Uma pequena pausa, o calçar das botas, o cirandar pelo espaço circundante, alquimia natural da essência dos milagres. Estava no meu pequeno paraíso.
Olhei de relance para a pequena horta. Depois, sem pressa, contornei as árvores de fruto, detendo-me, aqui e ali, com uma papoila mais exuberante, até sentir que, ao de leve, algo começava a fazer das minhas pernas um qualquer esboço de estrada. Eram formigas, incomodadas no eterno labor de encher o celeiro, enquanto duas ou três borboletas, indiferentes à ameaça da chuva, acariciavam, delicadamente, as ervas e as couves.
Quando cheguei junto dos rosmaninhos, vizinhos duma ou outra giesta, já as nuvens se começavam a desvanecer. Recordei o momento em que, há dias, na limpeza do terreno, não consegui cortá-los. São demasiado especiais, é impossível ficar imune à espiritualidade que inspiram. E por lá ficaram, pintalgando o terreno com a sua cor inconfundível. Olhei, absorvi o perfume. Sentia que, subtilmente, se abriam janelas dentro de mim. 

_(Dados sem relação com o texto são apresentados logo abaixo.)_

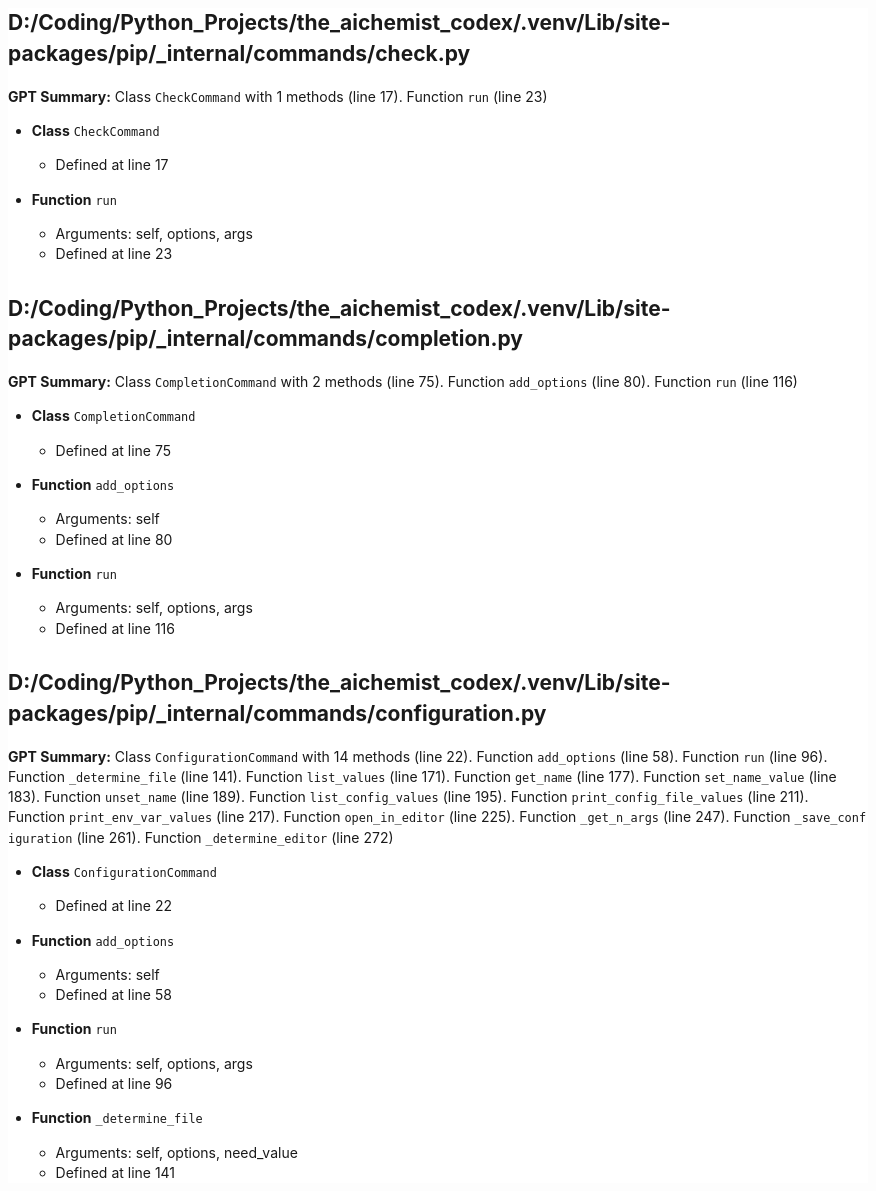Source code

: ## D:/Coding/Python_Projects/the_aichemist_codex/.venv/Lib/site-packages/pip/_internal/commands/check.py

**GPT Summary:** Class `CheckCommand` with 1 methods (line 17). Function `run` (line 23)

- **Class** `CheckCommand`
  - Defined at line 17

- **Function** `run`
  - Arguments: self, options, args
  - Defined at line 23

## D:/Coding/Python_Projects/the_aichemist_codex/.venv/Lib/site-packages/pip/_internal/commands/completion.py

**GPT Summary:** Class `CompletionCommand` with 2 methods (line 75). Function `add_options` (line 80). Function `run` (line 116)

- **Class** `CompletionCommand`
  - Defined at line 75

- **Function** `add_options`
  - Arguments: self
  - Defined at line 80

- **Function** `run`
  - Arguments: self, options, args
  - Defined at line 116

## D:/Coding/Python_Projects/the_aichemist_codex/.venv/Lib/site-packages/pip/_internal/commands/configuration.py

**GPT Summary:** Class `ConfigurationCommand` with 14 methods (line 22). Function `add_options` (line 58). Function `run` (line 96). Function `_determine_file` (line 141). Function `list_values` (line 171). Function `get_name` (line 177). Function `set_name_value` (line 183). Function `unset_name` (line 189). Function `list_config_values` (line 195). Function `print_config_file_values` (line 211). Function `print_env_var_values` (line 217). Function `open_in_editor` (line 225). Function `_get_n_args` (line 247). Function `_save_configuration` (line 261). Function `_determine_editor` (line 272)

- **Class** `ConfigurationCommand`
  - Defined at line 22

- **Function** `add_options`
  - Arguments: self
  - Defined at line 58

- **Function** `run`
  - Arguments: self, options, args
  - Defined at line 96

- **Function** `_determine_file`
  - Arguments: self, options, need_value
  - Defined at line 141

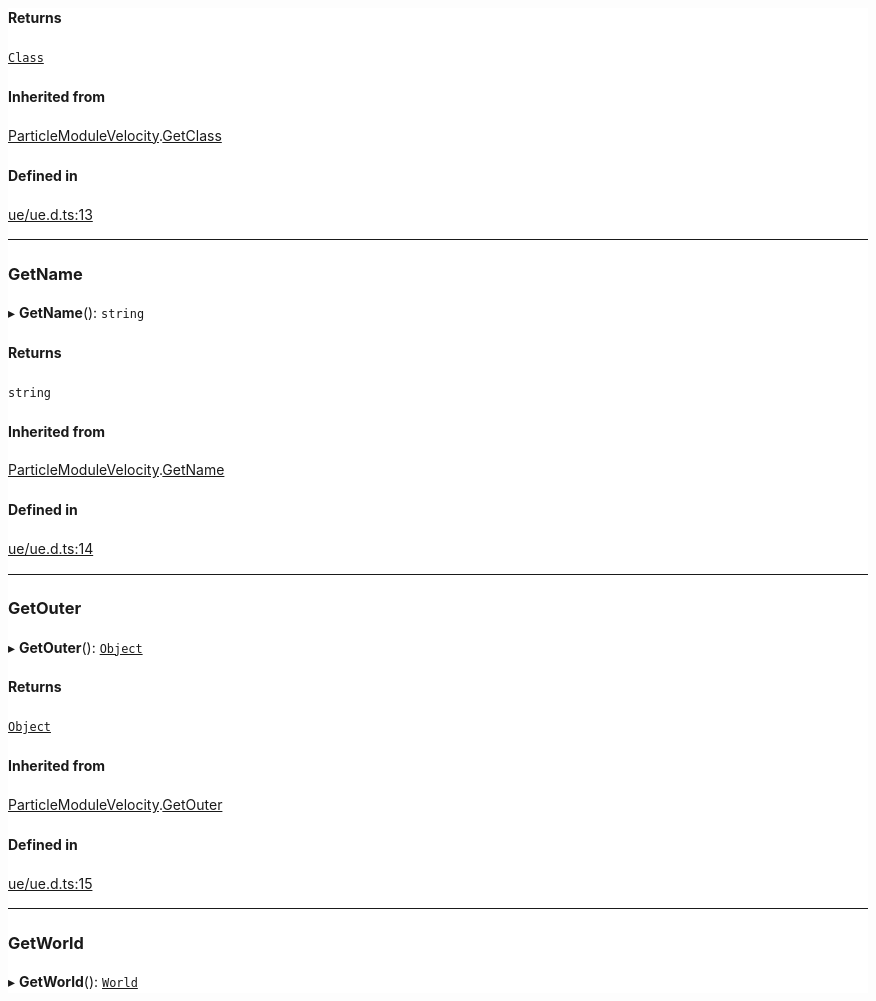 #### Returns

[`Class`](ue_ue.Class.md)

#### Inherited from

[ParticleModuleVelocity](ue_ue.ParticleModuleVelocity.md).[GetClass](ue_ue.ParticleModuleVelocity.md#getclass)

#### Defined in

[ue/ue.d.ts:13](https://github.com/YugMetaverse/yug_typings/blob/b7d9b19/ue/ue.d.ts#L13)

___

### GetName

▸ **GetName**(): `string`

#### Returns

`string`

#### Inherited from

[ParticleModuleVelocity](ue_ue.ParticleModuleVelocity.md).[GetName](ue_ue.ParticleModuleVelocity.md#getname)

#### Defined in

[ue/ue.d.ts:14](https://github.com/YugMetaverse/yug_typings/blob/b7d9b19/ue/ue.d.ts#L14)

___

### GetOuter

▸ **GetOuter**(): [`Object`](ue_ue.Object.md)

#### Returns

[`Object`](ue_ue.Object.md)

#### Inherited from

[ParticleModuleVelocity](ue_ue.ParticleModuleVelocity.md).[GetOuter](ue_ue.ParticleModuleVelocity.md#getouter)

#### Defined in

[ue/ue.d.ts:15](https://github.com/YugMetaverse/yug_typings/blob/b7d9b19/ue/ue.d.ts#L15)

___

### GetWorld

▸ **GetWorld**(): [`World`](ue_ue.World.md)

A passarada, até aí cautelosa, começou, de mansinho, a fazer-se ouvir, com as notas em crescendo como se o espaço fosse, verdadeiramente, seu. E era. Já de sorriso instalado, alheio a qualquer cinto de segurança, franqueei as portas à sinfonia e deixei-me embalar, qual tripulante duma qualquer nave em que tudo, ou quase tudo, parecia fazer sentido...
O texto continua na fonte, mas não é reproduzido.